Stored data
---

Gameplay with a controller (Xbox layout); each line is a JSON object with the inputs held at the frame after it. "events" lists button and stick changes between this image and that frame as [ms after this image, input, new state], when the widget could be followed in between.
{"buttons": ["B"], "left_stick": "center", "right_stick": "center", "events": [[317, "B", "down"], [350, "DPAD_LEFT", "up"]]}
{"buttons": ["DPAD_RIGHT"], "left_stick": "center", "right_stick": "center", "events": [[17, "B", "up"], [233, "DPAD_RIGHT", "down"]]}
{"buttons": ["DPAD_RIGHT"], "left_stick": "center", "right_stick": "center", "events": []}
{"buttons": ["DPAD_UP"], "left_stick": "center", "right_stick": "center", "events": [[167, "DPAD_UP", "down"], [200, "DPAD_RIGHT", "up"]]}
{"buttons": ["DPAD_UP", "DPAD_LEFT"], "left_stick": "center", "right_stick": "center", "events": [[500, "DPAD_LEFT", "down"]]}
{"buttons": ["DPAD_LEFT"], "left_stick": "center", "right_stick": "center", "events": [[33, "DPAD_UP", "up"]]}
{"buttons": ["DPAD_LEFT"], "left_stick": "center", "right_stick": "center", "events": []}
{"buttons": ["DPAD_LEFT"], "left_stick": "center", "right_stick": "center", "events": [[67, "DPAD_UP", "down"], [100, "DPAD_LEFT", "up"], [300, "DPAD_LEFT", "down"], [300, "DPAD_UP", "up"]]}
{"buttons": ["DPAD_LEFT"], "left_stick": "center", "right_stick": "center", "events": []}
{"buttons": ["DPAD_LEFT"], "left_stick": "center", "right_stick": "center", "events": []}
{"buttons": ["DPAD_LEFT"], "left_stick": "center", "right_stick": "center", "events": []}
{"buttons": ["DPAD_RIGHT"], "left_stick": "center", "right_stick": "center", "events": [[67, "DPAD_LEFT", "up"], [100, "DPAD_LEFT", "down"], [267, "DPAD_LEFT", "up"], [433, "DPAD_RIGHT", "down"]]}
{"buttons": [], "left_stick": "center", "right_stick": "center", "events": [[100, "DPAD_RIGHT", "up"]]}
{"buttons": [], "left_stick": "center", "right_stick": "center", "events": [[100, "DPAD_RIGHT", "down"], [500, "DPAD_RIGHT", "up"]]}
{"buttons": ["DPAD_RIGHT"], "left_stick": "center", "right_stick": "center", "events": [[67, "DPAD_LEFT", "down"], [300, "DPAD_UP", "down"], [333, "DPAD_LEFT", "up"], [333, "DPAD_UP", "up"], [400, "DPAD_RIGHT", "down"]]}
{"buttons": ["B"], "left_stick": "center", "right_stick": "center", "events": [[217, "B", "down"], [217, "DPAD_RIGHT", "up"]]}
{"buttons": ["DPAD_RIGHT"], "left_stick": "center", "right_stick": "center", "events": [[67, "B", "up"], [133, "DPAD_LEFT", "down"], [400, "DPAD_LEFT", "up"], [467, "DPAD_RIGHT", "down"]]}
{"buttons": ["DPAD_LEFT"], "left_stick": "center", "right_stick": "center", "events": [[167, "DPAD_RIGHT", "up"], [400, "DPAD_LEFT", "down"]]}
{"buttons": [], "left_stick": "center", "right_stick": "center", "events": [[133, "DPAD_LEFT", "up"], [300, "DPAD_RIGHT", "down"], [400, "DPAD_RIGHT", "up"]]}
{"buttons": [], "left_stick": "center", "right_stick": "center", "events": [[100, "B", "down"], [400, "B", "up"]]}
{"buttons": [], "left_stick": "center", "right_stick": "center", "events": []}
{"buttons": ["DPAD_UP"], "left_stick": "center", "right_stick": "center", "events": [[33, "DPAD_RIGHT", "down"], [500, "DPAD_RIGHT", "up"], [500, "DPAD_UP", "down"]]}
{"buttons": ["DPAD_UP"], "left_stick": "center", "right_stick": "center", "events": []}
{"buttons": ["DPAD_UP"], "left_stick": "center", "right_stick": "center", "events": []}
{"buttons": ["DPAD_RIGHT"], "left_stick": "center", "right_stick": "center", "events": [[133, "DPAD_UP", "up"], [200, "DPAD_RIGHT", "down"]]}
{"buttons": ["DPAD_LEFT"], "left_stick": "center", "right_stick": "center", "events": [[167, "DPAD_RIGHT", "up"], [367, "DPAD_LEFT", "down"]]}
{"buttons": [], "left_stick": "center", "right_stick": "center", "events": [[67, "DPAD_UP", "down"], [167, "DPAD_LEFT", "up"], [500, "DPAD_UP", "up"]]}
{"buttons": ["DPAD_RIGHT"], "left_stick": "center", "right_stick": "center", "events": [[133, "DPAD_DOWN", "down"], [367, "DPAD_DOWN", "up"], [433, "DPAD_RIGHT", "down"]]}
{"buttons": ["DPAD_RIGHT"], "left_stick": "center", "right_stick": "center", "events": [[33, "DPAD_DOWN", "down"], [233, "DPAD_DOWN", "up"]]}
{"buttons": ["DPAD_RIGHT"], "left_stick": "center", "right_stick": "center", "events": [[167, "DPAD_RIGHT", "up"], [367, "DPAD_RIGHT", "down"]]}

---

Exercise goal. When you repeat the data, keep each line exactly as given.

Task solution.
Gameplay with a controller (Xbox layout); each line is a JSON object with the inputs held at the frame after it. "events" lists button and stick changes between this image and that frame as [ms after this image, input, new state], when the widget could be followed in between.
{"buttons": ["B"], "left_stick": "center", "right_stick": "center", "events": [[317, "B", "down"], [350, "DPAD_LEFT", "up"]]}
{"buttons": ["DPAD_RIGHT"], "left_stick": "center", "right_stick": "center", "events": [[17, "B", "up"], [233, "DPAD_RIGHT", "down"]]}
{"buttons": ["DPAD_RIGHT"], "left_stick": "center", "right_stick": "center", "events": []}
{"buttons": ["DPAD_UP"], "left_stick": "center", "right_stick": "center", "events": [[167, "DPAD_UP", "down"], [200, "DPAD_RIGHT", "up"]]}
{"buttons": ["DPAD_UP", "DPAD_LEFT"], "left_stick": "center", "right_stick": "center", "events": [[500, "DPAD_LEFT", "down"]]}
{"buttons": ["DPAD_LEFT"], "left_stick": "center", "right_stick": "center", "events": [[33, "DPAD_UP", "up"]]}
{"buttons": ["DPAD_LEFT"], "left_stick": "center", "right_stick": "center", "events": []}
{"buttons": ["DPAD_LEFT"], "left_stick": "center", "right_stick": "center", "events": [[67, "DPAD_UP", "down"], [100, "DPAD_LEFT", "up"], [300, "DPAD_LEFT", "down"], [300, "DPAD_UP", "up"]]}
{"buttons": ["DPAD_LEFT"], "left_stick": "center", "right_stick": "center", "events": []}
{"buttons": ["DPAD_LEFT"], "left_stick": "center", "right_stick": "center", "events": []}
{"buttons": ["DPAD_LEFT"], "left_stick": "center", "right_stick": "center", "events": []}
{"buttons": ["DPAD_RIGHT"], "left_stick": "center", "right_stick": "center", "events": [[67, "DPAD_LEFT", "up"], [100, "DPAD_LEFT", "down"], [267, "DPAD_LEFT", "up"], [433, "DPAD_RIGHT", "down"]]}
{"buttons": [], "left_stick": "center", "right_stick": "center", "events": [[100, "DPAD_RIGHT", "up"]]}
{"buttons": [], "left_stick": "center", "right_stick": "center", "events": [[100, "DPAD_RIGHT", "down"], [500, "DPAD_RIGHT", "up"]]}
{"buttons": ["DPAD_RIGHT"], "left_stick": "center", "right_stick": "center", "events": [[67, "DPAD_LEFT", "down"], [300, "DPAD_UP", "down"], [333, "DPAD_LEFT", "up"], [333, "DPAD_UP", "up"], [400, "DPAD_RIGHT", "down"]]}
{"buttons": ["B"], "left_stick": "center", "right_stick": "center", "events": [[217, "B", "down"], [217, "DPAD_RIGHT", "up"]]}
{"buttons": ["DPAD_RIGHT"], "left_stick": "center", "right_stick": "center", "events": [[67, "B", "up"], [133, "DPAD_LEFT", "down"], [400, "DPAD_LEFT", "up"], [467, "DPAD_RIGHT", "down"]]}
{"buttons": ["DPAD_LEFT"], "left_stick": "center", "right_stick": "center", "events": [[167, "DPAD_RIGHT", "up"], [400, "DPAD_LEFT", "down"]]}
{"buttons": [], "left_stick": "center", "right_stick": "center", "events": [[133, "DPAD_LEFT", "up"], [300, "DPAD_RIGHT", "down"], [400, "DPAD_RIGHT", "up"]]}
{"buttons": [], "left_stick": "center", "right_stick": "center", "events": [[100, "B", "down"], [400, "B", "up"]]}
{"buttons": [], "left_stick": "center", "right_stick": "center", "events": []}
{"buttons": ["DPAD_UP"], "left_stick": "center", "right_stick": "center", "events": [[33, "DPAD_RIGHT", "down"], [500, "DPAD_RIGHT", "up"], [500, "DPAD_UP", "down"]]}
{"buttons": ["DPAD_UP"], "left_stick": "center", "right_stick": "center", "events": []}
{"buttons": ["DPAD_UP"], "left_stick": "center", "right_stick": "center", "events": []}
{"buttons": ["DPAD_RIGHT"], "left_stick": "center", "right_stick": "center", "events": [[133, "DPAD_UP", "up"], [200, "DPAD_RIGHT", "down"]]}
{"buttons": ["DPAD_LEFT"], "left_stick": "center", "right_stick": "center", "events": [[167, "DPAD_RIGHT", "up"], [367, "DPAD_LEFT", "down"]]}
{"buttons": [], "left_stick": "center", "right_stick": "center", "events": [[67, "DPAD_UP", "down"], [167, "DPAD_LEFT", "up"], [500, "DPAD_UP", "up"]]}
{"buttons": ["DPAD_RIGHT"], "left_stick": "center", "right_stick": "center", "events": [[133, "DPAD_DOWN", "down"], [367, "DPAD_DOWN", "up"], [433, "DPAD_RIGHT", "down"]]}
{"buttons": ["DPAD_RIGHT"], "left_stick": "center", "right_stick": "center", "events": [[33, "DPAD_DOWN", "down"], [233, "DPAD_DOWN", "up"]]}
{"buttons": ["DPAD_RIGHT"], "left_stick": "center", "right_stick": "center", "events": [[167, "DPAD_RIGHT", "up"], [367, "DPAD_RIGHT", "down"]]}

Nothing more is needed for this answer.